AMELIA CORTESE E LA SUA FONDAZIONE

Ha compiuto cento anni. Non la Fondazione Cortese (che è molto più giovane) ma lei, la più straordinaria donna liberale che ho conosciuto, Amelia Ardias Cortese. Sempre attiva, lucidissima, protagonista della politica a Napoli (e non soltanto) “donna Amelia” ha dedicato i suoi ultimi anni alla Fondazione intitolata al marito Guido e al figlio Roberto, defunti entrambi dopo essere stati attivi nella vita politica napoletana e nazionale.
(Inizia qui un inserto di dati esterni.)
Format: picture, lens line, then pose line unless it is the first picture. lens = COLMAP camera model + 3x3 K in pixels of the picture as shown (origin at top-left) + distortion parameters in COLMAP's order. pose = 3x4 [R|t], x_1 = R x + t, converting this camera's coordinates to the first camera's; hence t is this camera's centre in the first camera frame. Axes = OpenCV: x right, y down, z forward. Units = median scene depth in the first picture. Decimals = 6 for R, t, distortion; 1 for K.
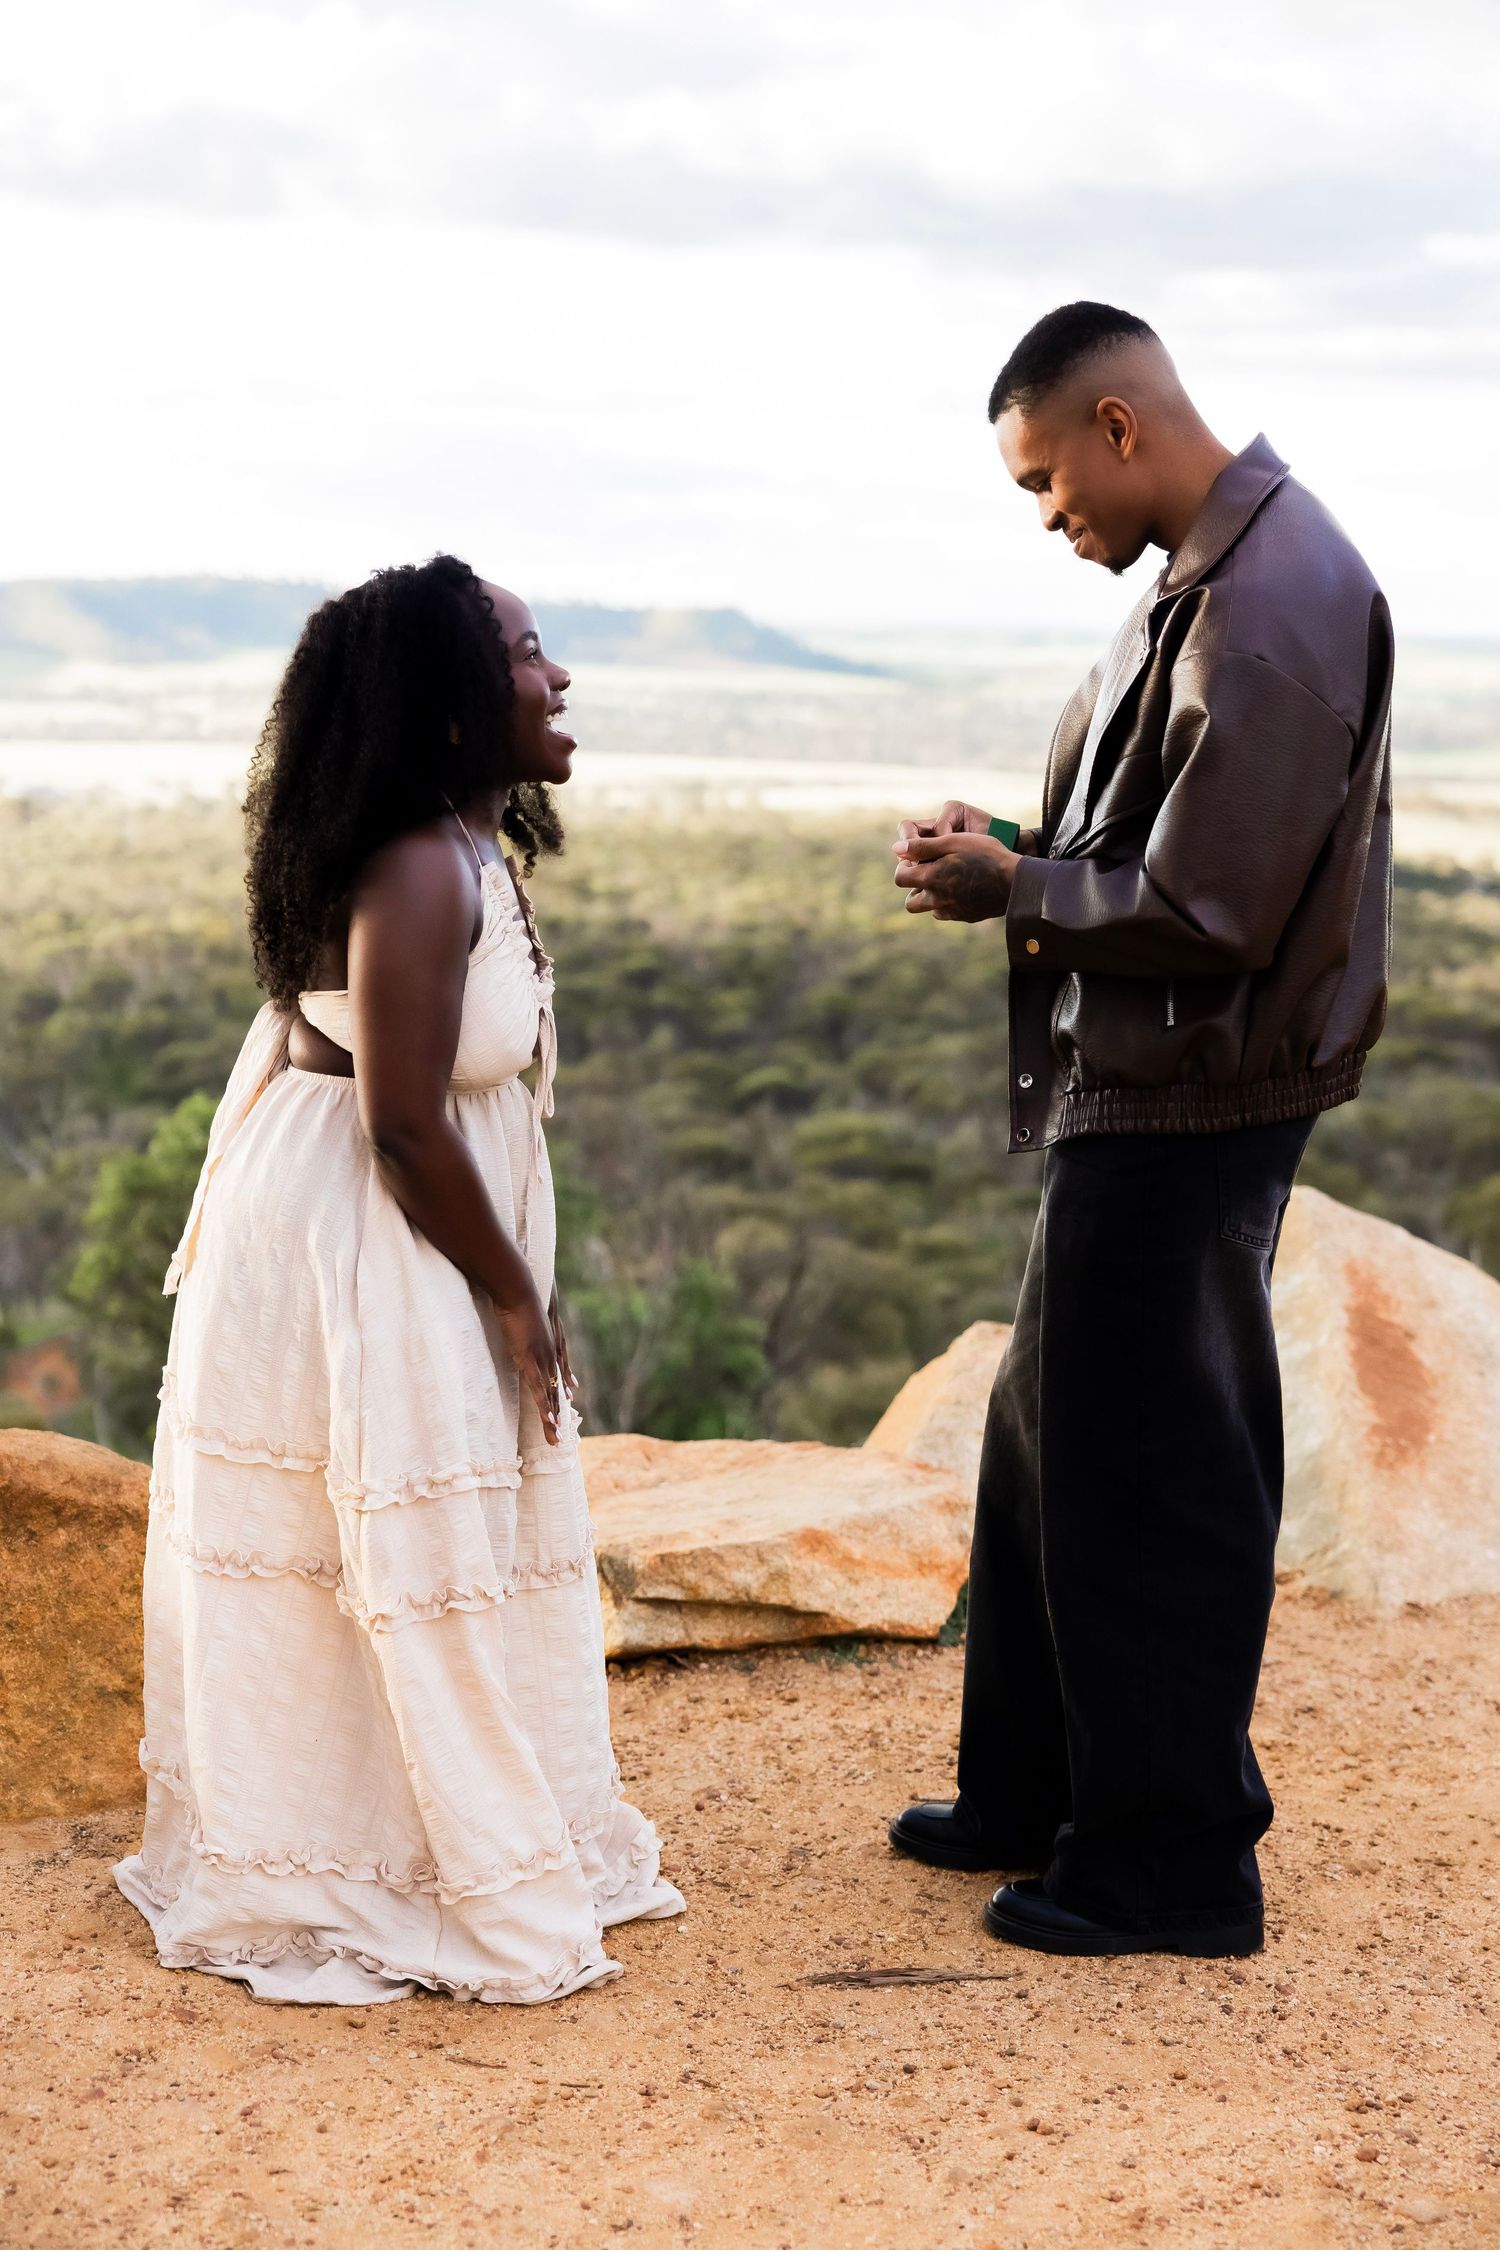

Guido Cortese è stato un esponente di rilievo del partito liberale sin dai primi anni dopo la guerra, ministro dell’industria dal 1955 al 1957; a lui si devono leggi importanti che contribuirono al rilancio del Mezzogiorno quando tutti sembravano convinti che il definitivo superamento della questione meridionale dovesse costituire l’obiettivo fondamentale della giovane repubblica. Lui, liberale convinto, sosteneva però che senza la leva di un intervento straordinario dello Stato sarebbe stato impossibile raggiungere lo scopo, e poiché lo Stato possedeva allora gli strumenti di promozione industriale necessari (l’IRI che aveva ereditato dal fascismo) bisognava utilizzarli, anche al di là dell’immediata convenienza economica, per raggiungere in tempi brevi risultati significativi; forse il modello che aveva in mente era la ben nota Tennessee Valley Authority di Roosevelt. Morì troppo presto, nel 1964, lasciando un vuoto soprattutto in molti giovani liberali come me che lo ritenevano un importante punto di riferimento.
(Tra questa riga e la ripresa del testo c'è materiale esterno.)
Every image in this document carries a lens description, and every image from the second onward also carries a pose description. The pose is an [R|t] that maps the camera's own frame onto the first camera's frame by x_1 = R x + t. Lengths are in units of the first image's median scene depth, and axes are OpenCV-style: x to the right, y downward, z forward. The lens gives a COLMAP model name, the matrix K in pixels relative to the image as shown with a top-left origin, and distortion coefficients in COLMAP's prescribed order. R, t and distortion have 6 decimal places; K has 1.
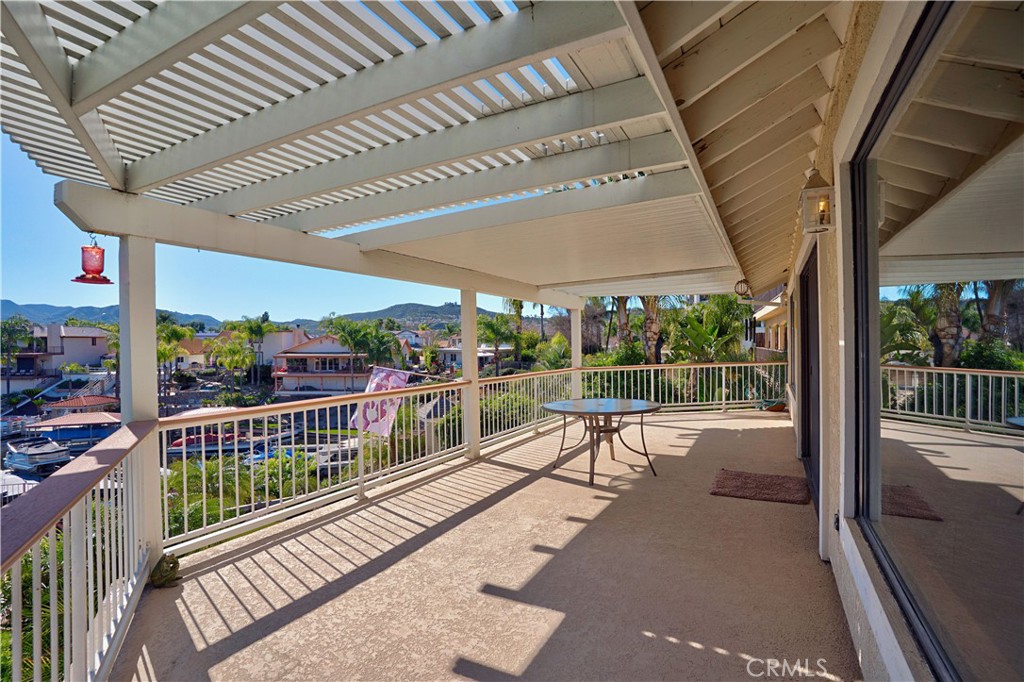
lens RADIAL K [[503.3, 0, 496.5], [0, 503.3, 342.3], [0, 0, 1]] dist [-0.045221, 0.016271]
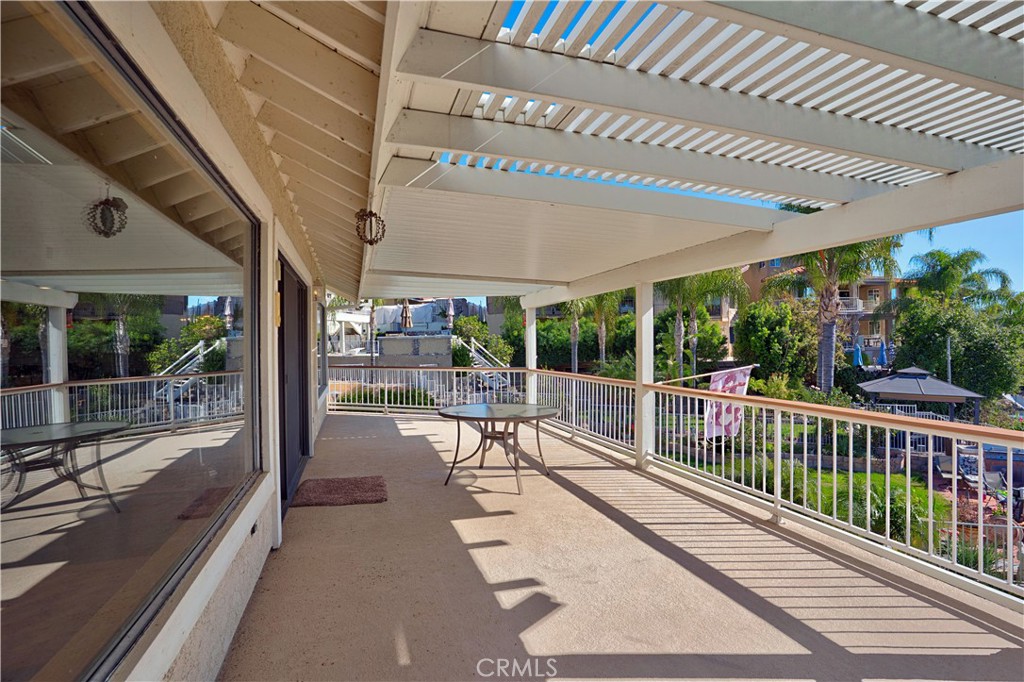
lens RADIAL K [[503.3, 0, 495.9], [0, 503.3, 342.0], [0, 0, 1]] dist [-0.045221, 0.016271]
pose [[-0.695508, 0.013886, -0.718384, 0.078393], [0.020630, 0.999787, -0.000648, 0.000263], [0.718222, -0.015271, -0.695647, 0.146565]]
Sua moglie Amelia ne raccolse l’eredità politica dedicando la sua vita a una concezione moderna del liberalismo, ai diritti delle donne (che soprattutto nel Mezzogiorno sembrava una rivendicazione quasi eversiva), e all’unità europea che ha sempre considerato un traguardo di fondamentale importanza anche per le regioni meridionali. Consigliere comunale nel 1970, consigliere regionale dal 1975, entrata a far parte della Giunta nel 1995 ha avuto deleghe di grande importanza (politiche giovanili, lavoro, urbanistica, beni ambientali e culturali) fino a divenire vice-presidente della Regione.
Ho avuto nel corso della mia ormai lunga esistenza la possibilità di conoscerla bene (per quanto bene si possa conoscere una personalità così complessa con interessi tanto estesi) e, nella mia veste di direttore scientifico e vice-presidente della Fondazione Einaudi di Roma, di collaborare con la Fondazione Cortese di cui “donna Amelia” è presidente e instancabile animatrice. Le “scuole di liberalismo” di Napoli si svolgono ancora oggi sotto l’egida della Fondazione Cortese, ma ricordo anche convegni e seminari importanti sui problemi della comunicazione (realizzati in collaborazione con le università napoletane) dove, in anticipo sui tempi, si cominciò a discutere del rapporto tra le concezioni liberali e i nuovi strumenti di informazione che, a cominciare dalla televisione, imponevano riflessioni e rimedi che non hanno perso la loro attualità.

I cento anni di Amelia Cortese mi hanno colto di sorpresa; per lei sembrava che il tempo avesse sospeso il suo inesorabile scandire. Si può ben dire che di donne come lei ne nasce una ogni cent’anni. Cent’anni sono passati ma altre non ne vedo.
Auguri, donna Amelia, ad majora, c’è ancora da fare.